[Transcribed page contents]

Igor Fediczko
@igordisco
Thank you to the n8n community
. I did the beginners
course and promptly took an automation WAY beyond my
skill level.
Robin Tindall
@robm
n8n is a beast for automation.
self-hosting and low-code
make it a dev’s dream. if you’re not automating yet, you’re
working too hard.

--

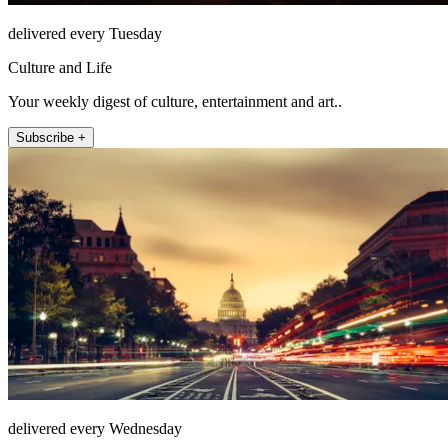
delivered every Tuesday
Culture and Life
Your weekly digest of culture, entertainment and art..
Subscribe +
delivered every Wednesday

==

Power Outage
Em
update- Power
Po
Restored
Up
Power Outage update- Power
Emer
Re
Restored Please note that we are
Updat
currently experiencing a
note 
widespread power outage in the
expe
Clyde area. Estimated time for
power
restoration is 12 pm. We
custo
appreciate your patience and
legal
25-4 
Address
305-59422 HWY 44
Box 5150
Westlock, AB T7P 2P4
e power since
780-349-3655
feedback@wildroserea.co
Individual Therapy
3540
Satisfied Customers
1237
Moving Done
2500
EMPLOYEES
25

Your assignment
If a line of the entries contains the string "update", it counts; report how many such lines there are, as a bare number.

Answer area
2